Posted December. 31, 2004 22:54,
Cho Young-taek (37), a manager of the public relations division of Hyundai Development Company, is planning to be a night school student in a masters course majoring in the media at Korea University this March. For two-and-a-half years, he will invest two evenings every week and 12 million won in annual tuition fees in the school.
Cho said that he decided to take the course to enhance his competitiveness as the concept of lifetime employment has already disappeared and people aged 45 face early retirement.
A 45-year-old general manager of a small-and medium-sized company, who is identified by his family name Lee, decided to cut down on private education expenses for his two sons, a senior and freshman in middle school, by 30 percent to spend no more than 700,000 won per month.
Lee said that his family decided in a family meeting to reduce private education spending to save more money in preparation for possible early retirement and life after retirement.
Professor Seong Young-ae of the consumer and child studies department of Inchon University explained that Chos decision can be interpreted as an investment to enhance his value and the growth of his household economy, just like a company makes an investment in new technology and new business development.
She also said that Lee was trying to strengthen profitability by restructuring consumption, just like companies enhanced profitability by reducing unnecessary spending after the financial crisis in the late 1990s.
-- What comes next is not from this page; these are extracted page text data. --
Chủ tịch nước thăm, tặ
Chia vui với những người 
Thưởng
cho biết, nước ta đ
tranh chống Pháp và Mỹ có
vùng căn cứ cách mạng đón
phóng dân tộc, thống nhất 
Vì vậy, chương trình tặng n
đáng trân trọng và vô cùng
You can improve the stability of your household economy by preparing for possible job loss or retirement by cutting down on unnecessary spending. Experts say that households can adopt new management goals of companies like information management, transparent management, ethical management and fun management.
Kim Jong-soon, a researcher at the Korea Womens Development Institute, said that households should get diverse and correct information to develop the household economy and that every family member should participate in the decision-making process.
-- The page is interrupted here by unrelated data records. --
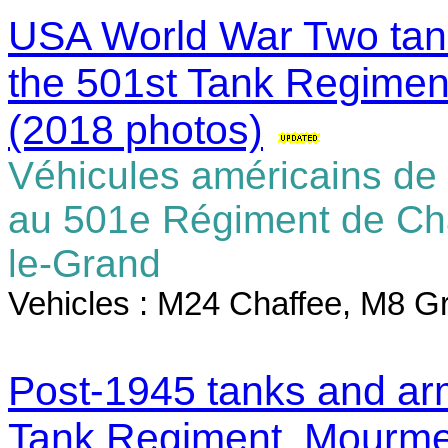
USA World War Two tank
the 501st Tank Regimen
(2018 photos)
Véhicules américains de
au 501e Régiment de Ch
le-Grand
Vehicles :
M24 Chaffee, M8 G
Post-1945 tanks and arm
Tank Regiment, Mourme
Woo Jae-ryong, president of Korea Fund Research, advised that households should efficiently distribute resources according to lifecycles and manage them with a long-term perspective.
It is fair to say that upgrading the household economy is essential, rather than optional. Forty or 38.1 percent out of 105 housewives attending the culture center of Shinsegye Department Store expect that their household income will decrease from last years. Seventy-nine, or 75.2 percent, of them said they were planning to reduce spending.
Gang Chang-hee, chief of the Mirae Asset Investment Education Institute, advised organized preparation, saying that low interest rates and the aging of society are powerful forces for change that affect the household economy.